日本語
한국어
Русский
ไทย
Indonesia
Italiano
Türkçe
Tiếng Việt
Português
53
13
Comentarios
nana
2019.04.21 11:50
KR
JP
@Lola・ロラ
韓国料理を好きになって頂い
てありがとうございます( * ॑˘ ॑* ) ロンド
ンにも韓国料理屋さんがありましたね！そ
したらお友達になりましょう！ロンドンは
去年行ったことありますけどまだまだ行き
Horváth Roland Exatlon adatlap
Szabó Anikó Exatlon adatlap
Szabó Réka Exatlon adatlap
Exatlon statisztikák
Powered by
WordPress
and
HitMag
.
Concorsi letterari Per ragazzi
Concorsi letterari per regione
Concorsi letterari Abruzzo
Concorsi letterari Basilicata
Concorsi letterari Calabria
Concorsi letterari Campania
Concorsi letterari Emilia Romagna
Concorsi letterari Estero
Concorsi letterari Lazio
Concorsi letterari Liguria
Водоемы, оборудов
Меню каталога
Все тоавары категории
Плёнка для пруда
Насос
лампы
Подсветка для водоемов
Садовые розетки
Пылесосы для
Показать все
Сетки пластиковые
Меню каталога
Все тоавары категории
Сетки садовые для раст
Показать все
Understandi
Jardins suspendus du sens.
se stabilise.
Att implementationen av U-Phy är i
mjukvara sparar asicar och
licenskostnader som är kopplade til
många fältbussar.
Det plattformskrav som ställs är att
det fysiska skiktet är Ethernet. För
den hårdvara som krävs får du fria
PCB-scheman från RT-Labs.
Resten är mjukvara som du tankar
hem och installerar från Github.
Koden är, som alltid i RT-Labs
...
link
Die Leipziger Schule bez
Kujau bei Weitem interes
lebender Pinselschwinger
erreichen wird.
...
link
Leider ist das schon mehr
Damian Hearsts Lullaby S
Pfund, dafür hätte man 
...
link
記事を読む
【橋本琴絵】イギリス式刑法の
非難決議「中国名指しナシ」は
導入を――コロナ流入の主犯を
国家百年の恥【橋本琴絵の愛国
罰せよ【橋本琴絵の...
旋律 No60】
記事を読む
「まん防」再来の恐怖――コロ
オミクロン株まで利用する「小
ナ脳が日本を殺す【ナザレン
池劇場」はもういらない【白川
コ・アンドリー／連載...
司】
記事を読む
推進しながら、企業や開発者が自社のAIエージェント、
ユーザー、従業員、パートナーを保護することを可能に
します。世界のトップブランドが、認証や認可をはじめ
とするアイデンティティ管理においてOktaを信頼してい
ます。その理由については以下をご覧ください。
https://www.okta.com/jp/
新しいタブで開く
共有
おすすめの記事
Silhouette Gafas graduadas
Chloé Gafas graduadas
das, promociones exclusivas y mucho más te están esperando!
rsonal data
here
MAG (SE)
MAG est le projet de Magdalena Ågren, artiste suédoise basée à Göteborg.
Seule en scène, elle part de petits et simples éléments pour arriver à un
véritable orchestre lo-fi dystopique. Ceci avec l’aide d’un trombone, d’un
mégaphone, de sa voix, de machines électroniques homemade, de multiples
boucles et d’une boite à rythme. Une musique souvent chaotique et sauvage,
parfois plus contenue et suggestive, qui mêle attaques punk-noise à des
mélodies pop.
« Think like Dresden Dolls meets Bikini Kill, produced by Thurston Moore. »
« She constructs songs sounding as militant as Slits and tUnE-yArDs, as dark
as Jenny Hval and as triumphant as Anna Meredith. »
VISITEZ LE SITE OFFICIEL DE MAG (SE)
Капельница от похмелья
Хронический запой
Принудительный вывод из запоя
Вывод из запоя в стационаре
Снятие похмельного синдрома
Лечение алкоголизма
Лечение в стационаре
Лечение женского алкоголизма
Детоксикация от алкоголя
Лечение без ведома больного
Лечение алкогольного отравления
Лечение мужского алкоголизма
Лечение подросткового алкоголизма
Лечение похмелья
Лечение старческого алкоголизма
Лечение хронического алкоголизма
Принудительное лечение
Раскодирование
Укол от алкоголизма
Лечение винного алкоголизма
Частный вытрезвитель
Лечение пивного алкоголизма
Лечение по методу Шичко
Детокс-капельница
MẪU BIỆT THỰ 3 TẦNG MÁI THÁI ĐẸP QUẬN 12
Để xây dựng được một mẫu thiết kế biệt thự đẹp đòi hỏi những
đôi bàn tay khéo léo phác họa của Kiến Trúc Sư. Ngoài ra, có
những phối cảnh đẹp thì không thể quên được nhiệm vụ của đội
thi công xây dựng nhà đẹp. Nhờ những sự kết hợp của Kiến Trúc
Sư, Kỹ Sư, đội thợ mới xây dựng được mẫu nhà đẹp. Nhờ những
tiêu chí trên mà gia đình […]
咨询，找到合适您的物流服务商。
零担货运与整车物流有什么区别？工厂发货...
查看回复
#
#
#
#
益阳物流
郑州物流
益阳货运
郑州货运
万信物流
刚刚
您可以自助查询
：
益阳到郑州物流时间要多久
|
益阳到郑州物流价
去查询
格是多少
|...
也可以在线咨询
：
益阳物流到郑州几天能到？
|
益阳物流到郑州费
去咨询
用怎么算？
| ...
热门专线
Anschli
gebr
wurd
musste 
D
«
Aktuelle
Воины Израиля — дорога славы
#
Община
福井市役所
· · · · · · ·
== WHAT THE TASK REQUIRES ==
Can you lay out the lines from the start through the one containing "Die Leipziger Schule bez" as a Markdown table with the columns Row and Line, leaving out any blank lines?

== ANSWER TO THE PROBLEM ==
| Row | Line |
|---|---|
| 1 | 日本語 |
| 2 | 한국어 |
| 3 | Русский |
| 4 | ไทย |
| 5 | Indonesia |
| 6 | Italiano |
| 7 | Türkçe |
| 8 | Tiếng Việt |
| 9 | Português |
| 10 | 53 |
| 11 | 13 |
| 12 | Comentarios |
| 13 | nana |
| 14 | 2019.04.21 11:50 |
| 15 | KR |
| 16 | JP |
| 17 | @Lola・ロラ |
| 18 | 韓国料理を好きになって頂い |
| 19 | てありがとうございます( * ॑˘ ॑* ) ロンド |
| 20 | ンにも韓国料理屋さんがありましたね！そ |
| 21 | したらお友達になりましょう！ロンドンは |
| 22 | 去年行ったことありますけどまだまだ行き |
| 23 | Horváth Roland Exatlon adatlap |
| 24 | Szabó Anikó Exatlon adatlap |
| 25 | Szabó Réka Exatlon adatlap |
| 26 | Exatlon statisztikák |
| 27 | Powered by |
| 28 | WordPress |
| 29 | and |
| 30 | HitMag |
| 31 | . |
| 32 | Concorsi letterari Per ragazzi |
| 33 | Concorsi letterari per regione |
| 34 | Concorsi letterari Abruzzo |
| 35 | Concorsi letterari Basilicata |
| 36 | Concorsi letterari Calabria |
| 37 | Concorsi letterari Campania |
| 38 | Concorsi letterari Emilia Romagna |
| 39 | Concorsi letterari Estero |
| 40 | Concorsi letterari Lazio |
| 41 | Concorsi letterari Liguria |
| 42 | Водоемы, оборудов |
| 43 | Меню каталога |
| 44 | Все тоавары категории |
| 45 | Плёнка для пруда |
| 46 | Насос |
| 47 | лампы |
| 48 | Подсветка для водоемов |
| 49 | Садовые розетки |
| 50 | Пылесосы для |
| 51 | Показать все |
| 52 | Сетки пластиковые |
| 53 | Меню каталога |
| 54 | Все тоавары категории |
| 55 | Сетки садовые для раст |
| 56 | Показать все |
| 57 | Understandi |
| 58 | Jardins suspendus du sens. |
| 59 | se stabilise. |
| 60 | Att implementationen av U-Phy är i |
| 61 | mjukvara sparar asicar och |
| 62 | licenskostnader som är kopplade til |
| 63 | många fältbussar. |
| 64 | Det plattformskrav som ställs är att |
| 65 | det fysiska skiktet är Ethernet. För |
| 66 | den hårdvara som krävs får du fria |
| 67 | PCB-scheman från RT-Labs. |
| 68 | Resten är mjukvara som du tankar |
| 69 | hem och installerar från Github. |
| 70 | Koden är, som alltid i RT-Labs |
| 71 | ... |
| 72 | link |
| 73 | Die Leipziger Schule bez |